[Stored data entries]
☆ ☆ ☆ ☆

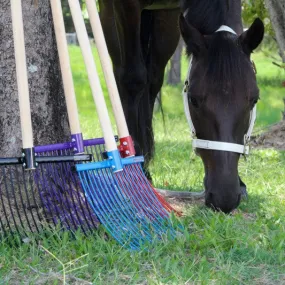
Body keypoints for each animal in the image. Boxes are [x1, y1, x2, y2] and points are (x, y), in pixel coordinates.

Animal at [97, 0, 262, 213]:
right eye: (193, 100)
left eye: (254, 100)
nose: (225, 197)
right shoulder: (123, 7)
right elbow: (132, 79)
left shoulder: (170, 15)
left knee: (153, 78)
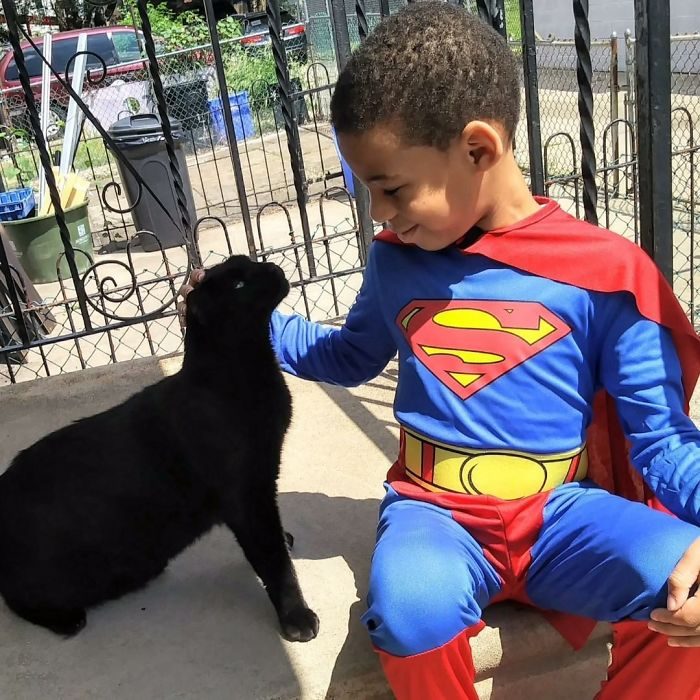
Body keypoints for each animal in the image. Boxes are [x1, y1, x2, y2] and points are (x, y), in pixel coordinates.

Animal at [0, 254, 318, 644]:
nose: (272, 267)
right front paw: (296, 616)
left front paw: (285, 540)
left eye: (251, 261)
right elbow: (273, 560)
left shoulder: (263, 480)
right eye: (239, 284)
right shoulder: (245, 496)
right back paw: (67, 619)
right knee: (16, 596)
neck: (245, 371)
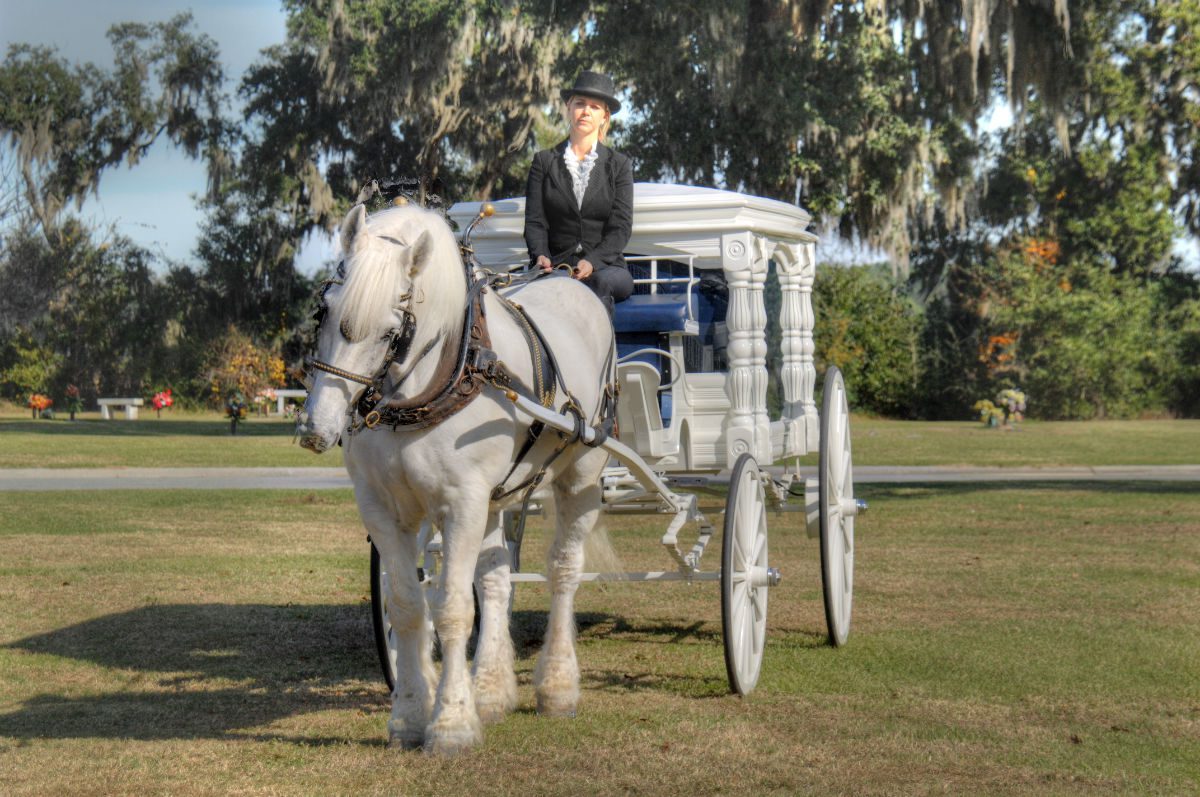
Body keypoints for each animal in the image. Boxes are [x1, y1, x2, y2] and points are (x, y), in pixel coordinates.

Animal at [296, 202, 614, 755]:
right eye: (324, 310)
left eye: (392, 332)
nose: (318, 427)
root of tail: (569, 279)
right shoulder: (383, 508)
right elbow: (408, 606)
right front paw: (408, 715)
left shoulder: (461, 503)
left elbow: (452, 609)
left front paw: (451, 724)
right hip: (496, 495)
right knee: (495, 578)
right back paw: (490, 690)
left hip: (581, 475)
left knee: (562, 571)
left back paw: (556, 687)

☆ ☆ ☆ ☆

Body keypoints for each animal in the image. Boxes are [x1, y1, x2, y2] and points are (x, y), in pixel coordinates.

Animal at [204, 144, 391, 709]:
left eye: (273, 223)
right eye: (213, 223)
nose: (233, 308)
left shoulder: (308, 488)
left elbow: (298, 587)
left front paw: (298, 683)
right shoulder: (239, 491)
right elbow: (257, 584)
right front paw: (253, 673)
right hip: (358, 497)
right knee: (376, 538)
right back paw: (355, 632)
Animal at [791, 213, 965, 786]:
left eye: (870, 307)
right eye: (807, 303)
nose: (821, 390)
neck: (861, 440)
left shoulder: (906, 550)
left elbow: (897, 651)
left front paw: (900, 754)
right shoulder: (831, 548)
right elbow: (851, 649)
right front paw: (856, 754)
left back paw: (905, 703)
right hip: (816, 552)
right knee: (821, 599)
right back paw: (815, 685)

☆ ☆ ☆ ☆

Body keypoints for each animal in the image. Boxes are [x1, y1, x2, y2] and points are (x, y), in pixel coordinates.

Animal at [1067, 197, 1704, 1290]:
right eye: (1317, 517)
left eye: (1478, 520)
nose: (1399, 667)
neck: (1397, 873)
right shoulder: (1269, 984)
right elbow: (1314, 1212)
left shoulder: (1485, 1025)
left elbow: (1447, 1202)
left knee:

☆ ☆ ☆ ☆

**THE TASK:** Pictures are to be left out. Write out only the lines above starting at the one with "right elbow: (132, 79)" and ending at the one with "right front paw: (408, 715)", both lines included, exactly.

**ANSWER TO THE PROBLEM:**
right elbow: (132, 79)
left shoulder: (170, 15)
left knee: (153, 78)
Body keypoints for each animal in the image. Boxes are [x1, y1, x2, y2] and points are (x, y), in pixel coordinates.

Animal at [0, 254, 318, 644]:
nose: (272, 267)
right front paw: (296, 616)
left front paw: (285, 540)
left eye: (251, 261)
right elbow: (273, 560)
left shoulder: (263, 480)
right eye: (239, 284)
right shoulder: (245, 496)
right back paw: (67, 619)
right knee: (16, 596)
neck: (245, 371)
Body keypoints for each animal in the image. Boxes are [x1, y1, x2, y2] and points are (x, y), in pixel coordinates.

Animal at [296, 202, 614, 755]:
right eye: (324, 310)
left eye: (392, 332)
nose: (318, 427)
root of tail: (569, 279)
right shoulder: (383, 508)
right elbow: (408, 606)
right front paw: (408, 715)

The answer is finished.